The Vertica Forum recently got a makeover! Let us know what you think by filling out this short, anonymous survey.
Please take this survey to help us learn more about how you use third party tools. Your input is greatly appreciated!
partitioning vs many tables
Hi All, We are trying to devise schema in vertica for storing data for our application. There are a large number of publishers for that application and the confusion is whether to store the data in a single table and have partitioning based on publisher id or store each publisher data in a separate table. There are certain operations like delete , recovery et al which create locks on the entire table, hence data push might disrupt for everyone if the data is stored in a single table. However a single table is more easily manageable. Could someone throw some light on the pros and cons of each ? Thanks, Ravi.
I think that you are misunderstanding the concept of partition in Vertica. Partition is a property of a table and specifies how data is organized within individual nodes. Vertica offer partition for 2 reasons,
1- To easily clean historic data, so you can drop a partition and reclaim the space very fast.
2- Partition pruning so when Vertica scan the data filter the partitions.
However it is recommended to keep a low number of partition as when partition Vertica separated the partition data in different files.
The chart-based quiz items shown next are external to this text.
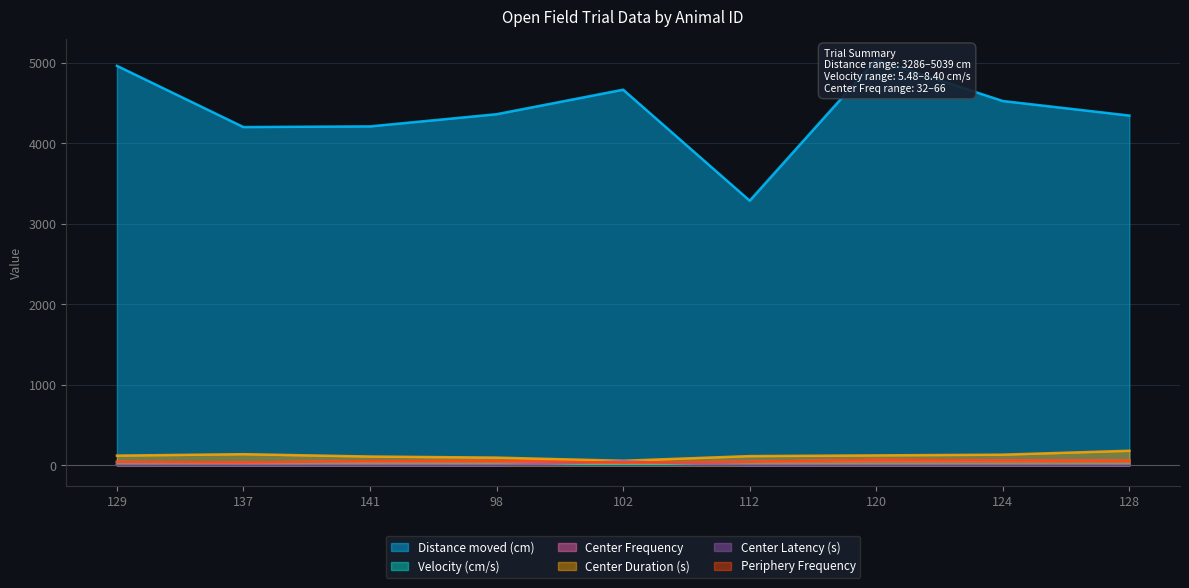

The value of Periphery Frequency at 137 is 35.0. True or false?

True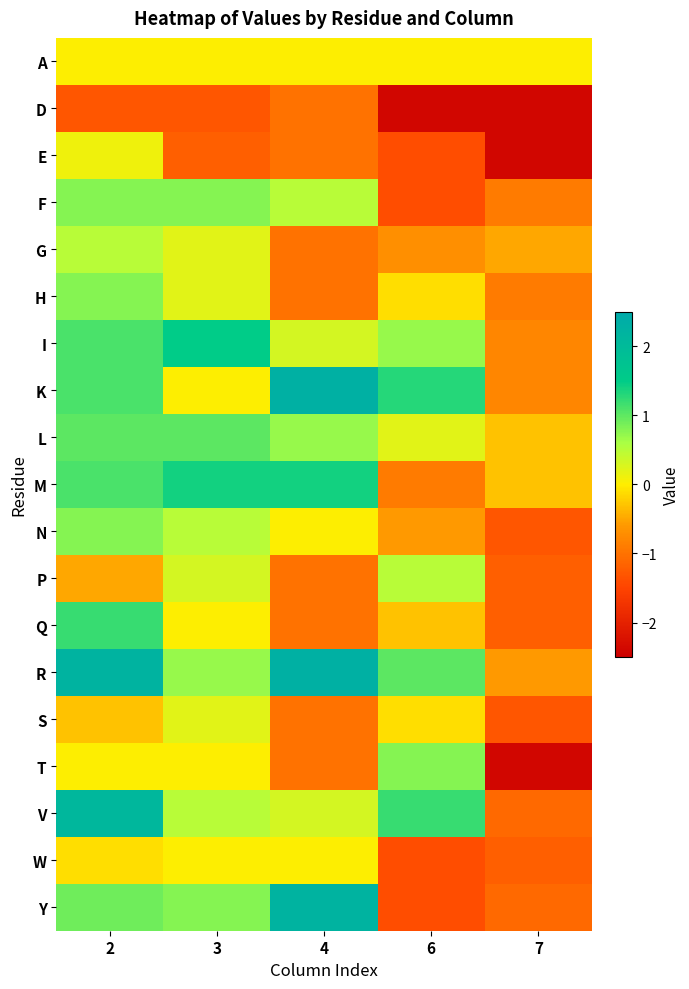

Reading left to right, what are all the values shown in this chart?

A: 2=0.0	3=0.0	4=0.0	6=0.0	7=0.0
D: 2=-1.3	3=-1.3	4=-1.0	6=-2.4	7=-2.4
E: 2=0.1	3=-1.2	4=-1.0	6=-1.4	7=-2.4
F: 2=0.8	3=0.8	4=0.5	6=-1.4	7=-0.9
G: 2=0.5	3=0.2	4=-1.0	6=-0.7	7=-0.5
H: 2=0.8	3=0.2	4=-1.0	6=-0.1	7=-0.9
I: 2=1.1	3=1.5	4=0.3	6=0.7	7=-0.8
K: 2=1.1	3=0.0	4=2.3	6=1.3	7=-0.8
L: 2=1.0	3=1.0	4=0.7	6=0.2	7=-0.3
M: 2=1.1	3=1.4	4=1.4	6=-0.9	7=-0.3
N: 2=0.8	3=0.5	4=0.0	6=-0.6	7=-1.3
P: 2=-0.5	3=0.3	4=-1.0	6=0.5	7=-1.2
Q: 2=1.2	3=0.0	4=-1.0	6=-0.3	7=-1.2
R: 2=2.2	3=0.7	4=2.3	6=1.0	7=-0.6
S: 2=-0.3	3=0.2	4=-1.0	6=-0.1	7=-1.3
T: 2=0.0	3=0.0	4=-1.0	6=0.8	7=-2.4
V: 2=2.1	3=0.5	4=0.3	6=1.2	7=-1.1
W: 2=-0.1	3=0.0	4=0.0	6=-1.4	7=-1.2
Y: 2=0.9	3=0.8	4=2.2	6=-1.4	7=-1.1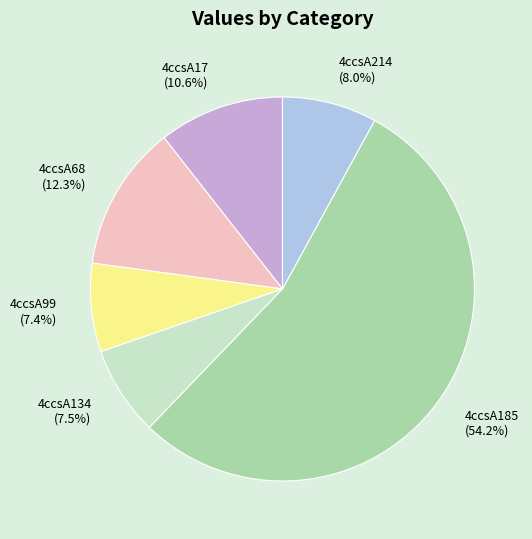

Combined, what portion of the pie is 4ccsA214 and 4ccsA134?

15.5%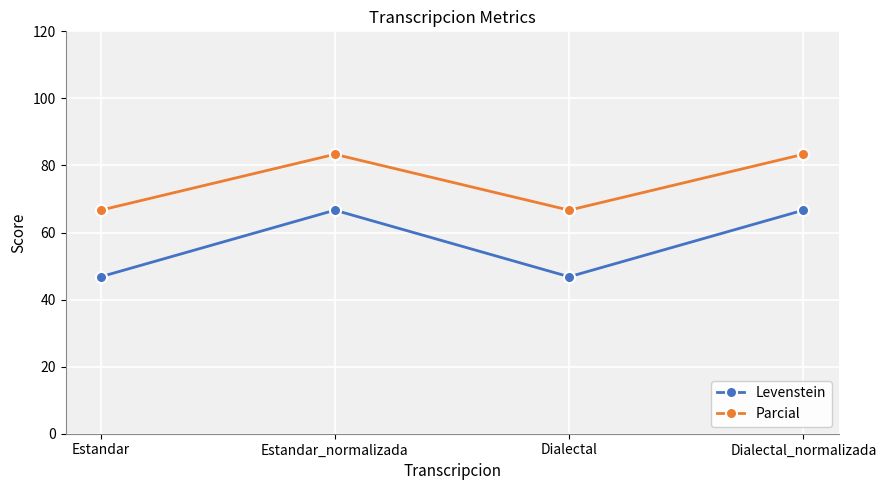

Reading left to right, extract all data points from this chart.

Levenstein: Estandar=46.8	Estandar_normalizada=66.7	Dialectal=46.8	Dialectal_normalizada=66.7
Parcial: Estandar=66.7	Estandar_normalizada=83.3	Dialectal=66.7	Dialectal_normalizada=83.3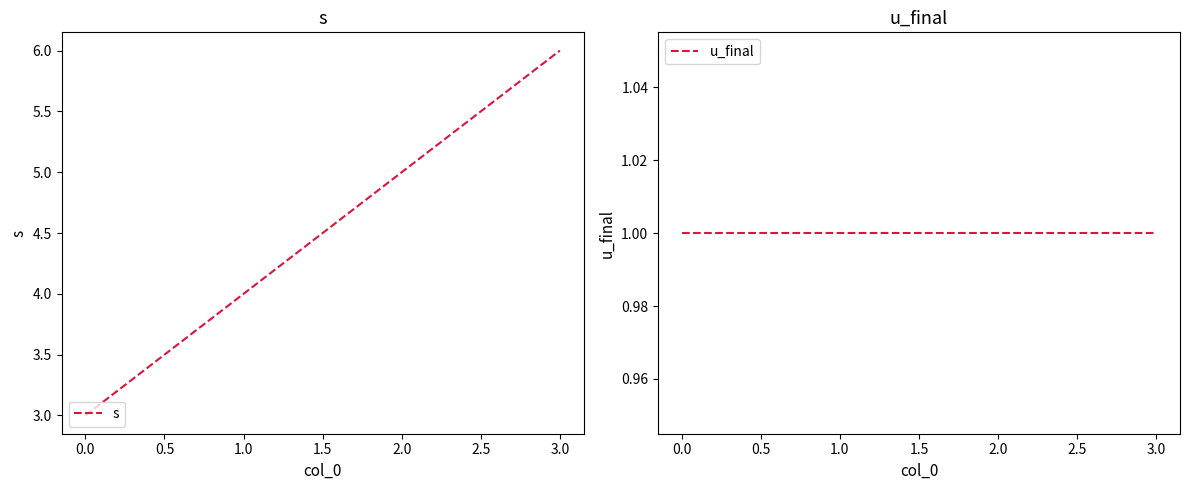

What are all the series names shown in the legend?

s, u_final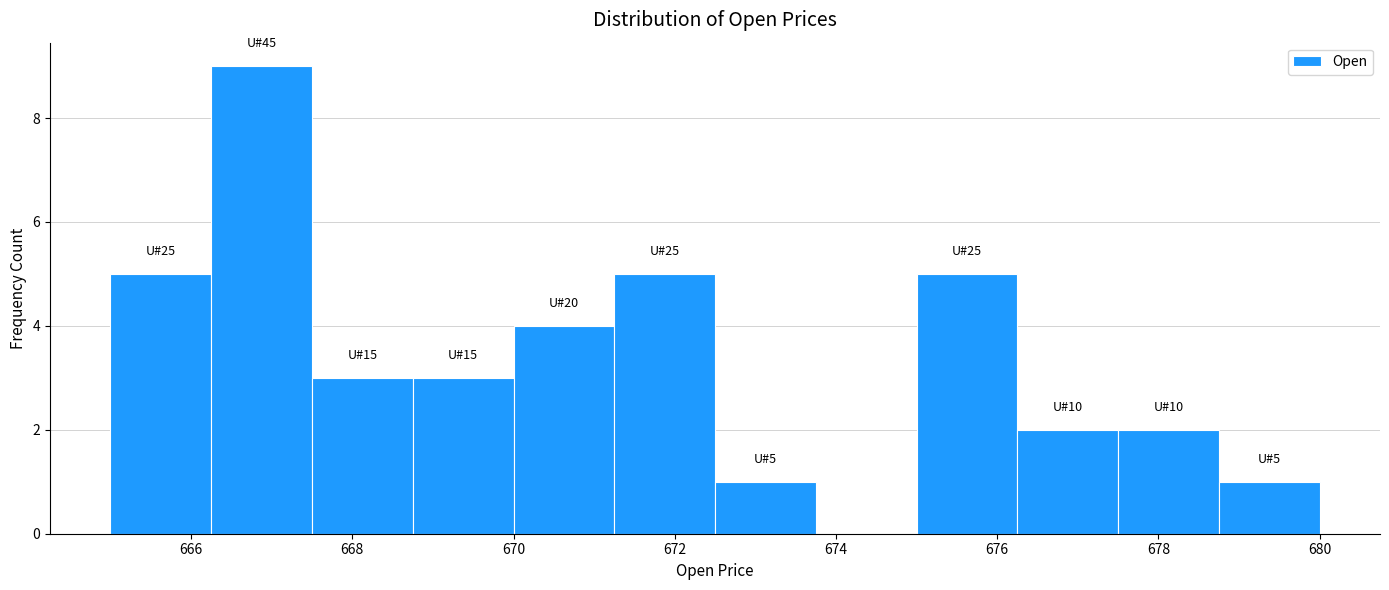

Over which range of the x-axis is the bar tallest?

666.25 to 667.50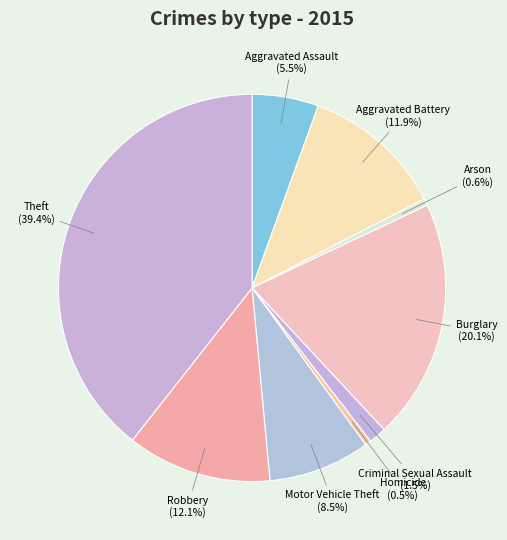

How many slices are in this pie chart?

9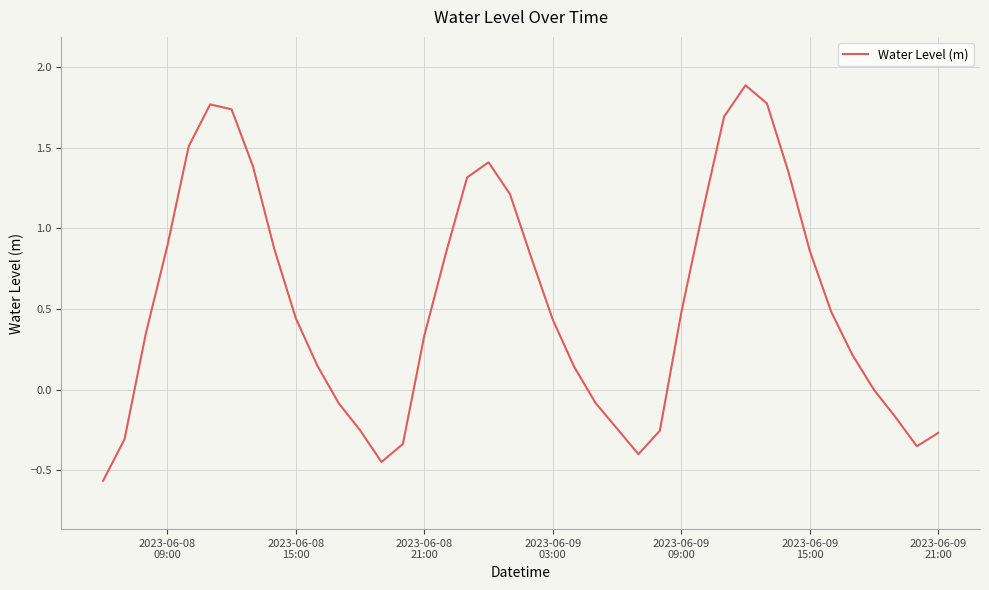

True or false: the data has more than 2 interior local peaks.

True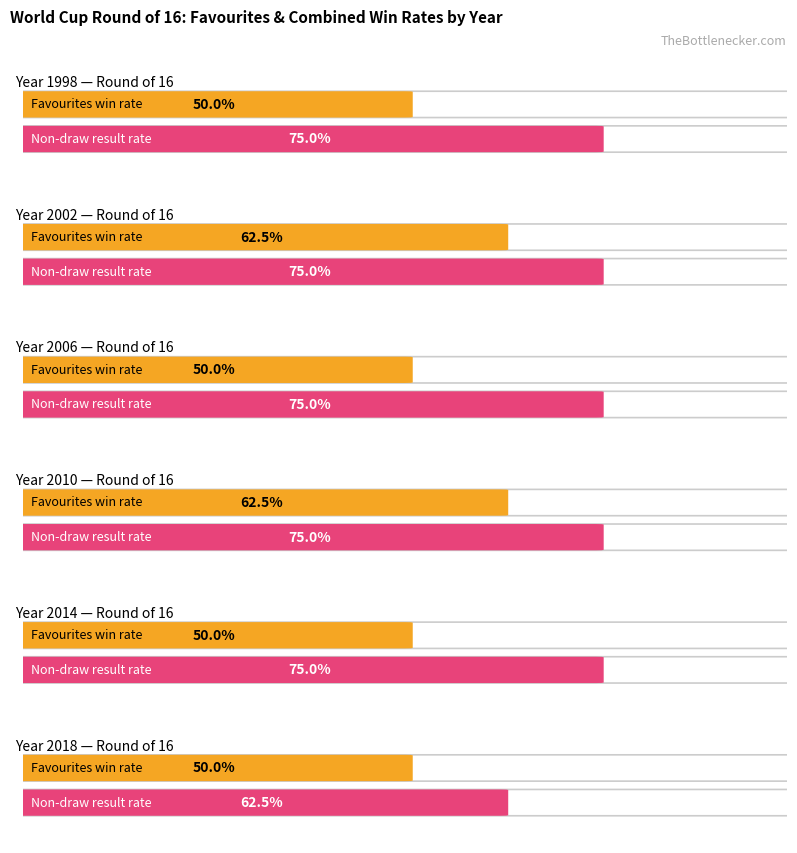

List the labels in order of Favourites value, smallest first.

1998, 2006, 2014, 2018, 2002, 2010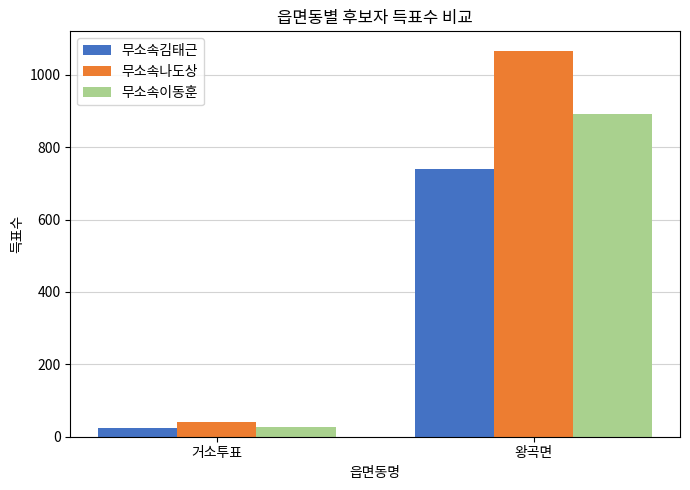

True or false: 무소속이동훈 has a value of 28 at 거소투표.

True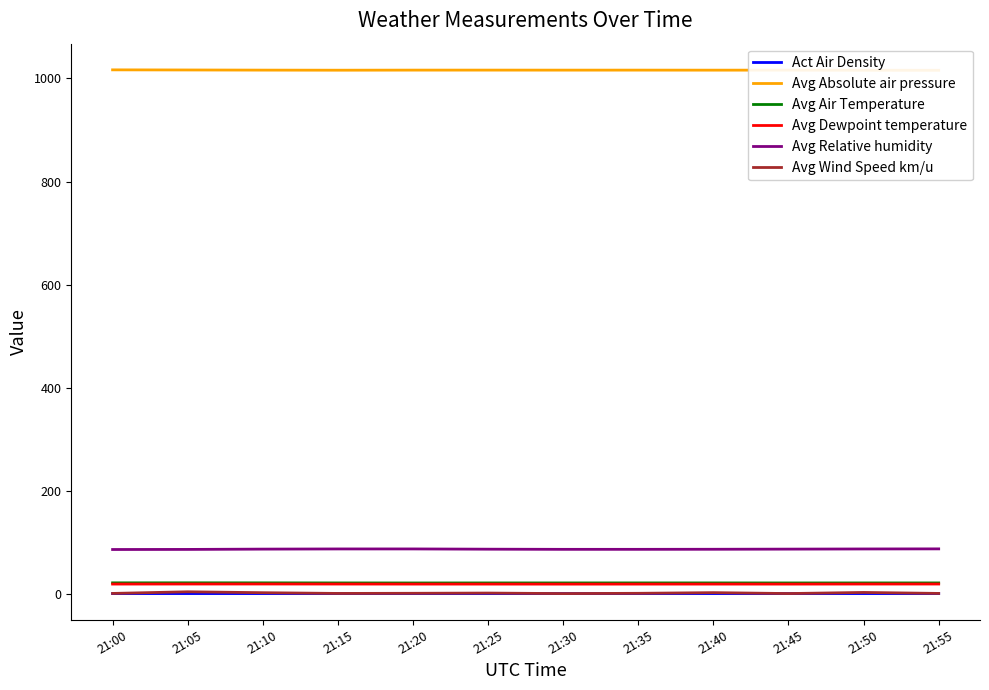

What are all the series names shown in the legend?

Act Air Density, Avg Absolute air pressure, Avg Air Temperature, Avg Dewpoint temperature, Avg Relative humidity, Avg Wind Speed km/u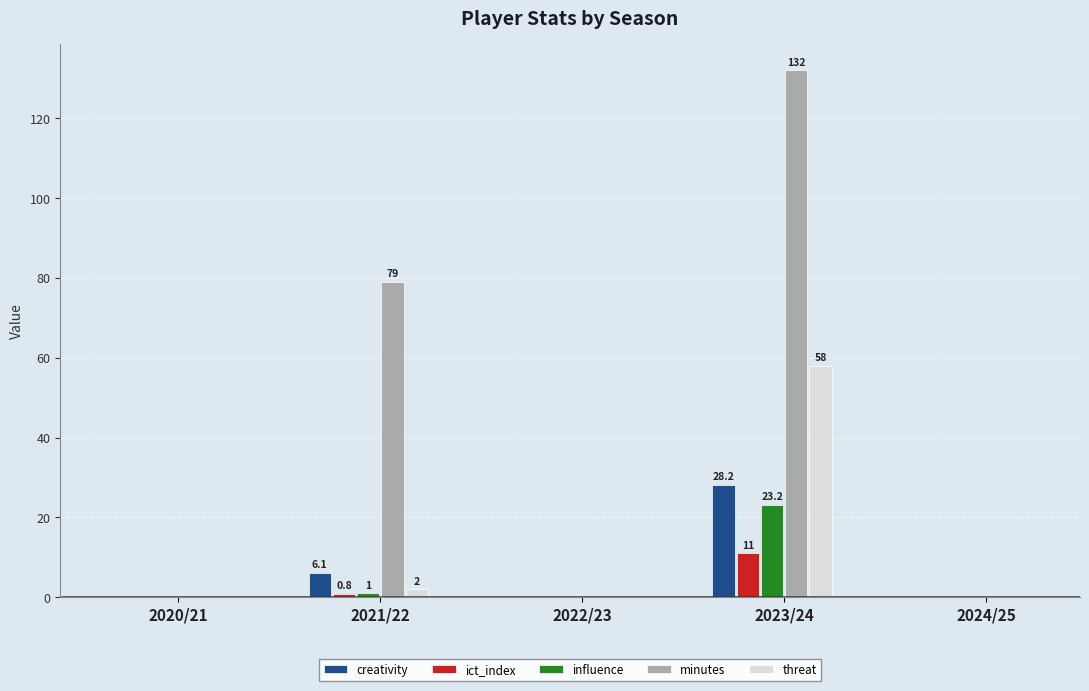

Which series has the largest total across all categories?

minutes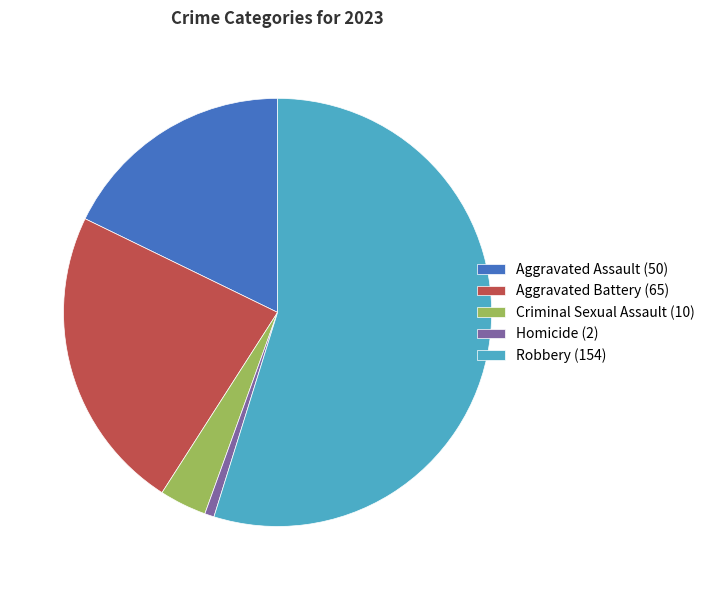

Approximately how many times larger is the value at Robbery (154) compared to Aggravated Battery (65)?

2.4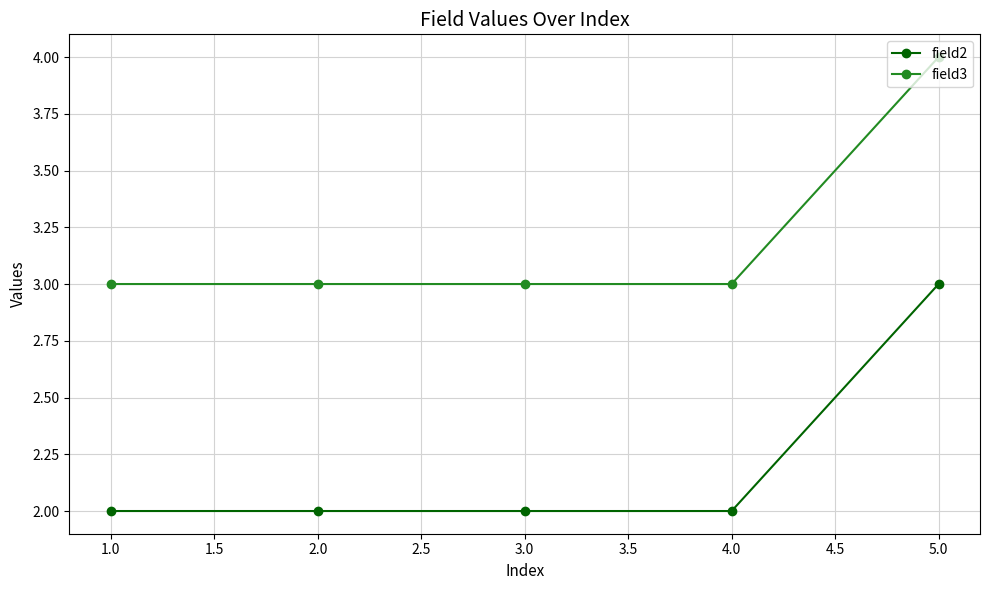

True or false: field3 and field2 intersect in this chart.

False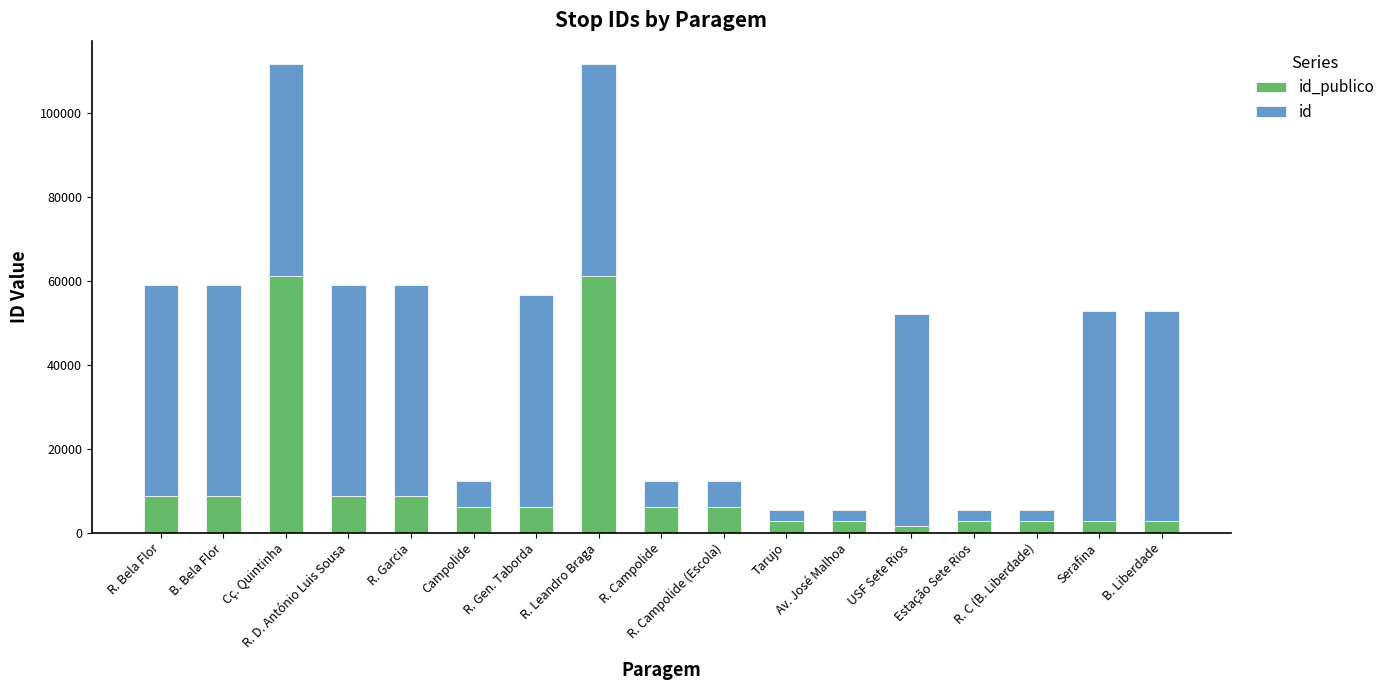

What is the value of the id_publico bar at the 7th from the left?

6133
A common partition key is month/year.
As a pro/con of partition by publisher
Pro, you can easily filter the data when doing queries publisher = xxx
- too many partition ( not sure the number)
- too many active partitions ( you will get ros push back when loading as all the active partition will merge with the starta algorithm.
- delete history data will be with a delete statement, and could take long time and create delete vectors.
Not having the possibility to have partition by publisher, I think having different tables may be your answer, but I would like to know what type of deletes you do? If in fact you do too many deletes, I would recommend you to read the delete performance consideration.
You also need to analyze what type of queries do you do.
Hope this helps,